The Standard Procurement System (SPS) is a software suite developed during the 1990s, which provides front-office business services for acquisition professionals in the United States Department of Defense.

== Program History ==

SPS is an outgrowth of the DoD Corporate Information Management (CIM) initiatives in the early 1990s, and is intended to provide standard business processes and data management across disparate acquisition communities, including:
- Posts, camps, and stations
- Inventory Control Points
- Major Weapon Systems
- Contingency contracting

The Standard Procurement System initiative began in 1994 with a directive from the Director of Defense Procurement to standardize the then approximately 70 acquisition systems in use on a single platform. In August 1996, the SPS contract was awarded through a competitive process to American Management Systems. The contract directed AMS to build the Standard Procurement System through an incremental process on top of the company's existing Procurement Desktop - Defense (PD^{2}) application.

SPS is one of the first DoD software acquisitions using Federal Acquisition Regulation (FAR) Part 12 - Acquisition of Commercial Items rules. One of the major drivers behind SPS was the use of Commercial off-the-shelf, or COTS, software. The software is licensed rather than purchased outright, and at the time marked a major shift in acquisition strategy for DoD. While DoD had previous experience in licensing software, it largely revolved around either desktop computing (operating systems, office automation products, etc.) or back-end servers (mainframe operating systems, relational database management systems, etc.). SPS is a business system and is licensed for 43,000 contracting officers and other acquisition professionals at DoD sites world-wide.

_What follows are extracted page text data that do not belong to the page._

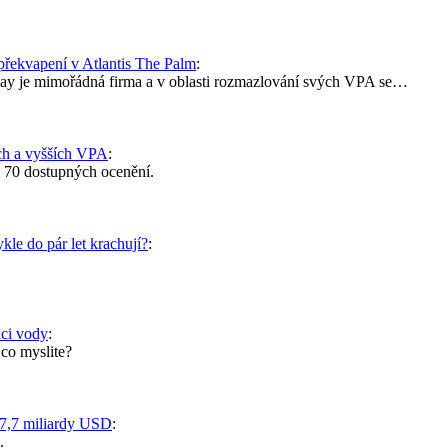
překvapení v Atlantis The Palm
:
way je mimořádná firma a v oblasti rozmazlování svých VPA se…
h a vyšších VPA
:
: 70 dostupných ocenění.
le do pár let krachují?
:
aci vody
:
 co myslite?
7,7 miliardy USD
:
.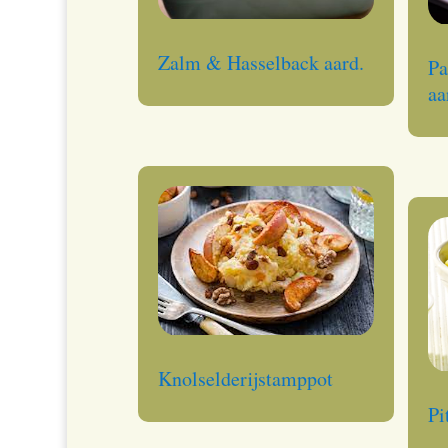
Zalm & Hasselback aard.
Pa
aa
Knolselderijstamppot
Pi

The deployment of SPS met with several challenges, including a stop-development order in 2002 from the US Government Accountability Office (GAO). The program resumed after establishing an internal requirements board, automating its integration capabilities, improving product documentation, and implementing a shift from a client-server architecture to a Web application architecture.

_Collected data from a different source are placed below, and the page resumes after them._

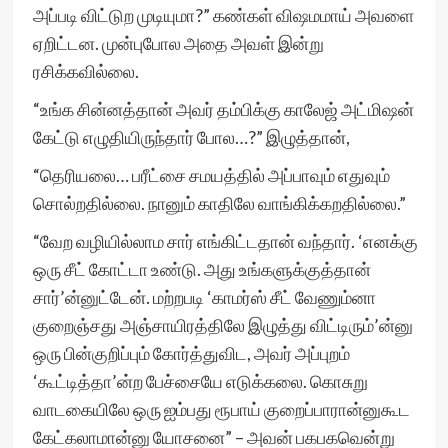
அப்படி விட்டுற முடியுமா?” கண்கள் விஷமமாய் அவளை
ஏறிட்டன. முன்புபோல அதை அவள் இன்று
ரசிக்கவில்லை.
“உங்க சின்னத்தான் அவர் தம்பிக்கு காலேஜ் அட்மிஷன்
கேட்டு எழுதியிருந்தார் போல…?” இழுத்தான்,
“தெரியலை… பரீட்சை சமயத்தில் அப்பாவும் எதுவும்
சொல்றதில்லை. நானும் காதிலே வாங்கிக்கறதில்லை.”
“வேற வழியில்லாம சார் எங்கிட்டதான் வந்தார். ‘எனக்கு
ஒரு சீட் கோட்டா உண்டு. அது உங்களுக்குத்தான்
சார்’ன்னுட்டேன். மற்றபடி ‘காமர்ஸ் சீட் வேணும்னா
குறைஞ்சது அஞ்சாயிரத்திலே இழுத்து விட்டிரும்’ன்னு
ஒரு பின்குறிப்பும் கோர்த்துவிட, அவர் அப்புறம்
‘கூட்டித்தா’ன்ற பேச்சையே எடுக்கலை. கொசுறு
வாடகையிலே ஒரு ஐம்பது ரூபாய் குறைப்பாரான்னுகூட
கேட்கலாமான்னு யோசனை” – அவன் பகபகவென்று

By 2008, SPS had been deployed on more than 23,000 desktops worldwide, and processed more than $131 billion in fiscal year (FY) 2006, up from $59.0 billion in FY 2004

In 2020, the DoD Standard Procurement System (SPS), deployed using the Procurement Desktop-Defense (PD2) application was still widely in use by many agencies, although the change in technology environment and age led to intent to sunset, which was pushed out to at least 2020.

==Acknowledgement==
The SPS program has received several awards, including the Top Fed 100 award from Federal Computer Week (2003), the Grace Hopper Technology Leadership Award (2003), and CIO Magazines CIO Enterprise Value Award (2005).